Security experts have different opinions on experts’ advice about changing passwords regularly. EJ Phillips, an advocate of regularly changing passwords, argued in Benefits of Changing Your Password Regularly (proactive-info.com) that changing passwords prevented not only constant access but also bad guys from using the saved password in users’ old or missed digital devices. In contrast, experts like Nick Statt pointed out that frequent modifications pushed users toward lazy, easy-to-predict practices in Best practices for passwords updated after the original author regrets his advice – The Verge. This problem was not caused by the frequent modifications but by the vulnerable password that users change. Some people might add one 1digit or one special character to the formal password for convenience, which might be a potential risk of password leaking.

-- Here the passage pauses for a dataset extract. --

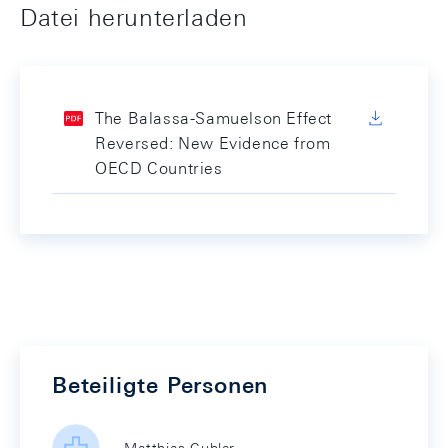
Datei herunterladen
The Balassa-Samuelson Effect
Reversed: New Evidence from
OECD Countries
Beteiligte Personen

The password we have used for a long time might have been leaked for various reasons. Some bad guys might steal your password via malicious websites(see more in Benefits of Changing Your Password Regularly).

After all, it was dangerous to use the same password forever. It would be helpful if password managers provided services to help users to change passwords regularly. This suggestion was not seen as one of the review features since it was still controversial. To help users looking for this feature, our suggestion: Zero Password manager.

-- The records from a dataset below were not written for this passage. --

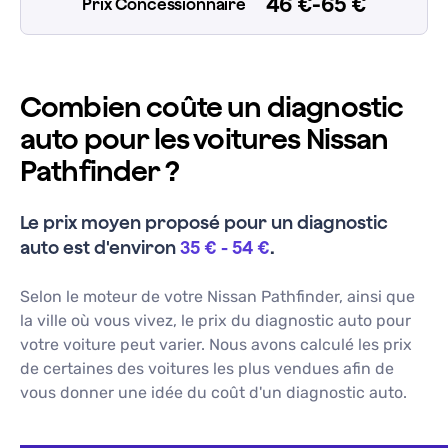
46 €-65 €
Prix Concessionnaire
Combien coûte un diagnostic
auto pour les voitures Nissan
Pathfinder ?
Le prix moyen proposé pour un
diagnostic
auto
est d'environ
35 €
-
54 €
.
Selon le moteur de votre
Nissan
Pathfinder
, ainsi que
la ville où vous vivez, le prix du
diagnostic auto
pour
votre voiture peut varier. Nous avons calculé les prix
de certaines des voitures les plus vendues afin de
vous donner une idée du coût d'un
diagnostic auto
.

(4) Choosing emojis in passwords

–National Institute of Standards and Technology (NIST)

Meanwhile, NIST in 2020 suggested users should involve Unicode characters like emojis in passwords. Research by Schaub shows that emojis make passwords more entertaining and safe. Including emojis in passwords increases the character set from about 100 to tens of thousands. It is challenging for hackers to crack. However, most password managers do not offer emojis in password generation. Password managers like Nordpass thought it terrible to have emojis since it takes time for different operating systems to represent emojis the same way. Thus cross-platforming will always provide a risk until emojis are standardized. Therefore, using emojis is also not seen as one of our essential features.

(5) Adds password strength measurement

The Open Web Application Security Project®( OWASP ) suggested adding password strength measurement. This feature helped users create complex passwords and block common and previously compromised passwords. It helps remind users to use strong passwords. Therefore it is seen as one of the review features.

3. User needs

Besides generating suitable and secure passwords, providing users with good user experiences is also necessary. It should be easy for users to use password generators.

To achieve this goal, password generators should have a nice design. For example,

• Clear instruction ( so users did not need time to learn how to use it)

Needs of Passphrase

Passphrases were also popular among users. What is a Passphrase? It is a sentence-like string of words that is longer than a traditional password, easy to remember, and difficult to crack.